This post is part two of “Is Your Dental Office Ready for a Patient Newsletter?”
Whether you build your own dental practice newsletter, have your office manager tackle the task, or use a service, these are 10 primary elements you need to consider.
- Email list: You can’t send an e-newsletter campaign without email addresses! If you subscribe to Demandforce, Smile Reminder, or another patient communication tool, you probably have a list of patient email addresses. Dental offices without a patient email list should start asking for email addresses today. Some patients may not want to provide you with their email address, and that’s fine. Don’t let those few discourage you. Most of your patients will be happy to give you an email address, especially if you explain the purpose: to deliver your dental health newsletter.
- Distribution Service: You can send e-newsletters through your patient communication tool, or you can sign up with a service like MyEmma.com. Many e-newsletter services exist, so do a little research and find one that’s convenient and user-friendly. You might put the task on your office manager, but if you do, be sure to assign a deadline. She should find a tool, write a synopsis, and send you her findings within a week. If you don’t have time for any of this, MDPM can handle all aspects of your newsletter creation and distribution.
- Column Designation: Feature 3-5 regular columns in your newsletter. The more personal, the better. Don’t be that dentist who sends out generic newsletters. With Google, people can find information about dental health when they need it. Instead, feature articles about your patients’ successes in the community. Which of your young patients made the A-honor roll? Which of your adult patients volunteers at the food bank? You might include a recipe from a staff member, photos of your team retreat, and testimonials from happy patients. End your newsletter with an article about a special offer, contest, or new service.
- Layout: If you use a tool, like Demandforce or MyEmma, you’ll have a few templates from which to select your newsletter layout. Before making a selection, consider the number of articles and photos you’ll include. Then choose a template that will accommodate your plan.
- Writing: Assign article writing to employees or hire a copywriter to compose the newsletter articles.
- Pictures: Do not mistakenly assume that photos you find on Google are public domain. The images you find online are copyrighted to the owner, even if no copyright was officially filed. To eliminate the risk for fines or lawsuits, use images that you own or hold rights to use. You can take original photos or create images on your computer, or you can purchase images from websites like Shutterstock or Thinkstock.
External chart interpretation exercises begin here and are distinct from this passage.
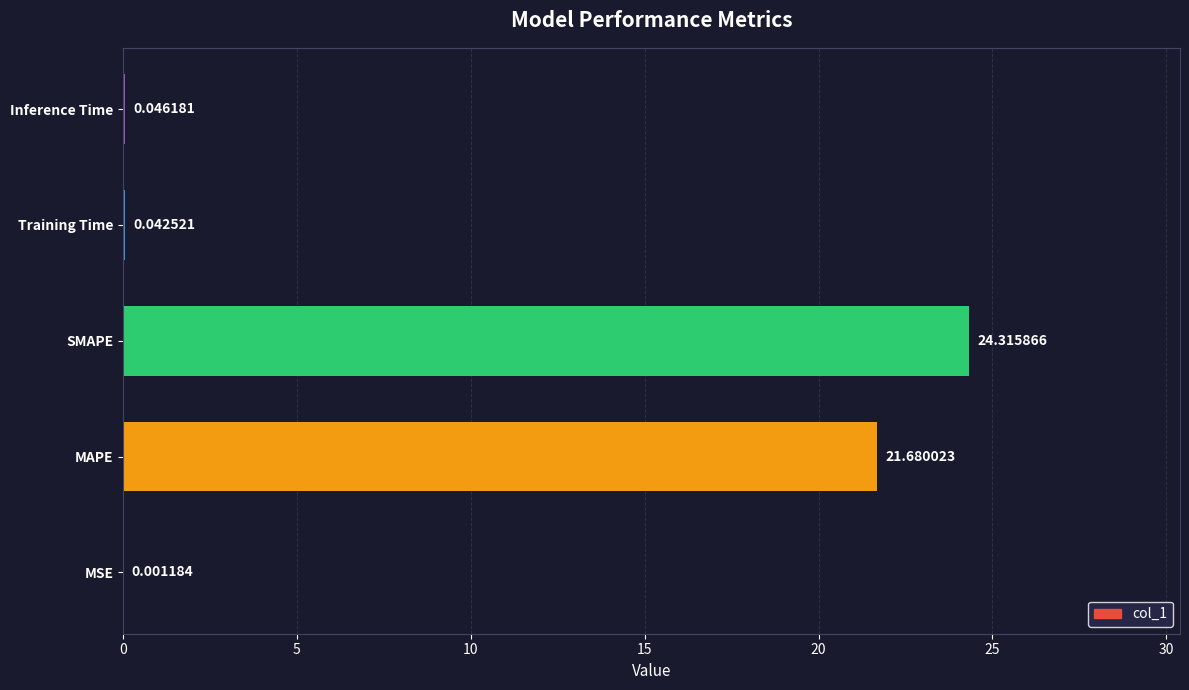

What is the average value?

9.2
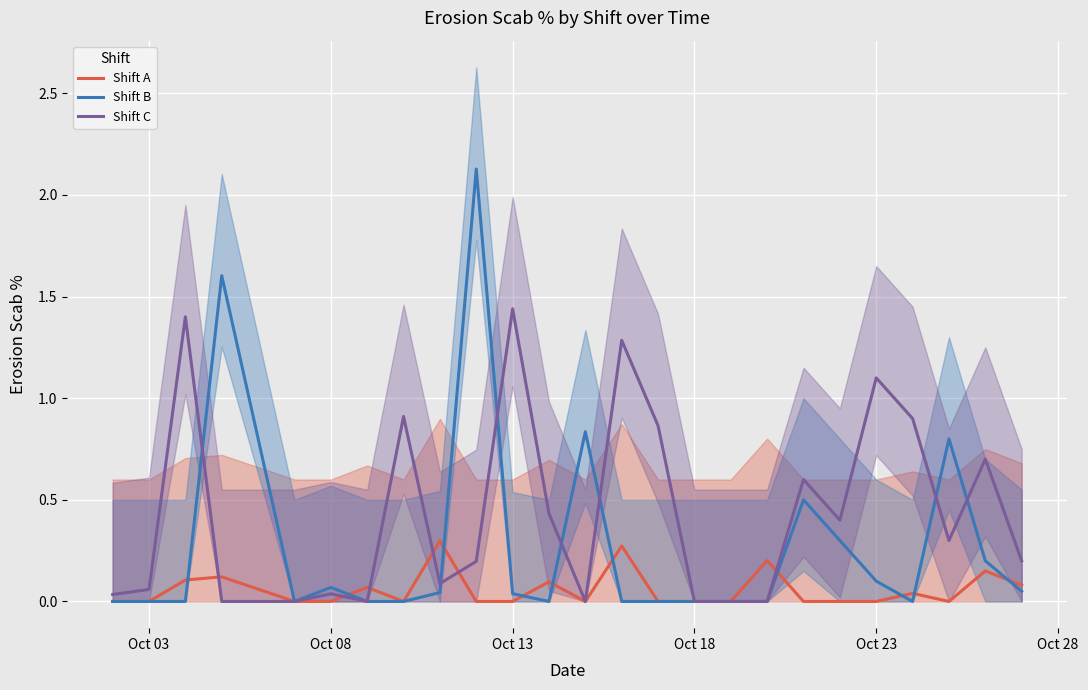

True or false: Shift C has a value of 0.0 at Oct 18.

True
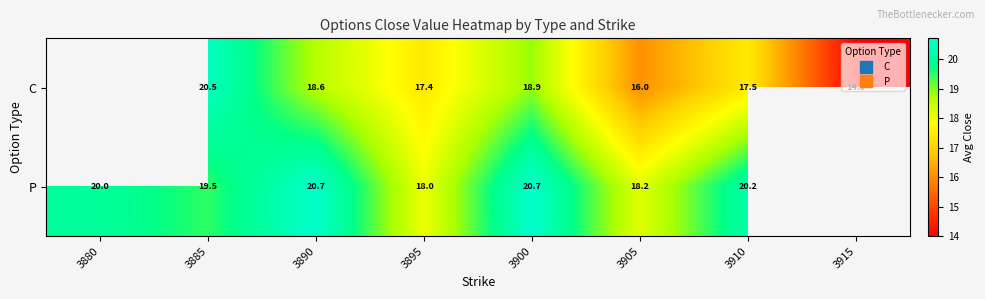

What is the minimum value shown in the chart?

14.0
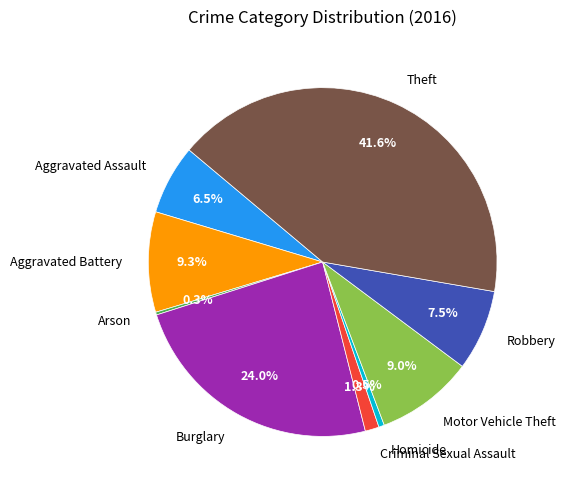

What is the total percentage of Burglary and Criminal Sexual Assault?

25.3%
- Links: Include links to your website’s internal pages, as well as your blog, Facebook page, and microsites.
- Archives: Your newsletter should be placed on a permanent URL. Services like MyEmma will autogenerate a URL with a newsletter. You can also place the text of your newsletter on a page of your website. The point is, make sure that the newsletter text is online so that you get SEO credit for it! Adding a Newsletter section to your website may be the best solution.
- Distribution: Before sending out your newsletter, send a copy to yourself, your office manager, and two or three trusted friends for review. Allowing multiple people to review the content will ensure better editing. Once the newsletter is ready to go, send it out to your distribution list. Be sure to include an opt-out for recipients.
- Analysis: Two weeks after the newsletter is sent, review the statistics. An open rate of greater than 30% on an initial mailing and 20% on subsequent newsletters is good. This seems low, but it’s accurate. If available, review how many people clicked through on your links, shared the newsletter with a friend or on Facebook, and opted out. To maintain your email list, make note of those emails that reported bounced mail, then have a front office employee contact those patients to update your email list.
When to Send Newsletters
A newsletter has about five sections, usually. This type of communication takes some time to read and shouldn’t be sent out every week. Once a month is adequate. The greatest success (high open rate, low opt-out rate) comes with sending an e-newsletter each quarter.
E-blasts, or email blasts, can keep your brand in front of patients between appointments and newsletters. E-blasts should have a short, to-the-point message. Good content includes promotions, contests, referral incentives, single blog posts, quizzes, recipes, and trivia.